Still, I felt like there was something else that could have been done to this work, and I thought the videos were interesting but I tend to work in a process basis, so I made another video—which is thinking about the loop, and then putting them together, and thinking a little bit more about time. Essentially, they are the same videos, just collapsed in a different way and then using some fancy reversal things. (It’s not actually that fancy; I just flipped it in the program.)

I kind of project different ideas—I like landscapes and when I look at it I think about the gravitational pull of ocean tides. I was really into the lens that is created from the glass of water. When it’s full, you can see that there’s this bright light at the bottom left-hand corner.

For me that was really cool. I love this optical stuff, and I’ve tried to make lenses with glass and things, so these are little nuanced things that I got into. It became interesting to me because it came from a place of reflection—these lights became a kind of sunrise or sunset.

But the final form for me, which I think is cool, is that I ended up just making a GIF. The GIF is a really interesting format in and of itself, because it’s something that’s so familiar, and a way to try to correlate it with emotions and feelings. It’s this nonverbal way of communicating that we all have.
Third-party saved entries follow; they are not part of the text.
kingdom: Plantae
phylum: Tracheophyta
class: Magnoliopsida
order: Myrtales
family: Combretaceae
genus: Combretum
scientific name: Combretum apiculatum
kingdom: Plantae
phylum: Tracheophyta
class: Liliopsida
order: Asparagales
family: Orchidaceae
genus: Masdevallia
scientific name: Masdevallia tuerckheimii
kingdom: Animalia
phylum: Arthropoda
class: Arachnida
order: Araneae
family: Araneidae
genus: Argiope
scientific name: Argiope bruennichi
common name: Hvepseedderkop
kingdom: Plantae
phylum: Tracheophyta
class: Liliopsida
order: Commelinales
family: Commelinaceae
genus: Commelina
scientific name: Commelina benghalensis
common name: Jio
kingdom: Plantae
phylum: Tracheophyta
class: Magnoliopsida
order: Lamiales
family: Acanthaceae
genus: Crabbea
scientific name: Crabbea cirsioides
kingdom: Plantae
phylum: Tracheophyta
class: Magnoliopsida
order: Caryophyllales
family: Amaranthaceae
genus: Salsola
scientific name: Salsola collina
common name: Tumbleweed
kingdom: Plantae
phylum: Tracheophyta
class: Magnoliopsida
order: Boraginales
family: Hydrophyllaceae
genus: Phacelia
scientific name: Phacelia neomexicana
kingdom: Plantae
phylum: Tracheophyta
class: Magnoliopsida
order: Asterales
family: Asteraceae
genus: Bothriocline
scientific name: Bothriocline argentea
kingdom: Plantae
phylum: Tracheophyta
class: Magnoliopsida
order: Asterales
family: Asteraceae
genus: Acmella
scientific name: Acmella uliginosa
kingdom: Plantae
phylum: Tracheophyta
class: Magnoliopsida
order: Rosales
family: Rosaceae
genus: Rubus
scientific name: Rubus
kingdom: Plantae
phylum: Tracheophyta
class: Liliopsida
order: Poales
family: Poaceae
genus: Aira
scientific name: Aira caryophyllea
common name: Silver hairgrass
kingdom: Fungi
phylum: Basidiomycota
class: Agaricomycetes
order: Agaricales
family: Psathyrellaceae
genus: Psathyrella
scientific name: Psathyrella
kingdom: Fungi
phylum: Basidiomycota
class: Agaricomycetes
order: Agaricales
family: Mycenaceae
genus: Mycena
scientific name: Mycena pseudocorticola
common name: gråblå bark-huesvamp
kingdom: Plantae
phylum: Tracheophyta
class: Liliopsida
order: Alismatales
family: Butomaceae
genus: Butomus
I have a cousin who communicates only in GIFs—he’ll just send me a gif of a smiley face and I’m like, “I get it, okay cool, you’re excited about coming over.” There’s something visceral about GIFs and, I think, also inherently very creepy and uncanny. I think because you can take any kind of familiar video and make it defamiliarized in your eyes quickly just by editing it and repeating it over and over again. There’s something inherently weird about the GIF. But this is the format that I thought would be most appropriate with this virtual talk and what I came up with at the end of the day.

I thought the reiki idea was interesting. I’m very naive and didn’t know anything about it so that’s why I took the online course. For me it had a similar idea of trying to influence auras, thinking about this invisible energy, something that’s there, and on this level through praise or through some sort of invisible influence that I thought was interesting in thinking about Emoto’s work. Also, reiki has become this cultural thing that’s becoming more and more popular; I wanted to see what it’s about. It’s a way of exploring that territory and reiki for me was like this community, I suppose, that is embracing this and showing that there is a larger sociological aspect to this, and I think Emoto probably had a lot of influence on it.

It’s also all these little bits and pieces that are jumbled all over the place—I am just piecing things together—and also just things that are happening in my life. That’s what was nice about this project. It started, I don’t know, several months ago, so this is the course of what’s happening. At first it was like “oh, I’m just going to make a timeline video and see what happens to the glass of water; it’ll evaporate, we’ll see.” But then it’s like “oh wait!” and it drags out into what this is, if that makes sense.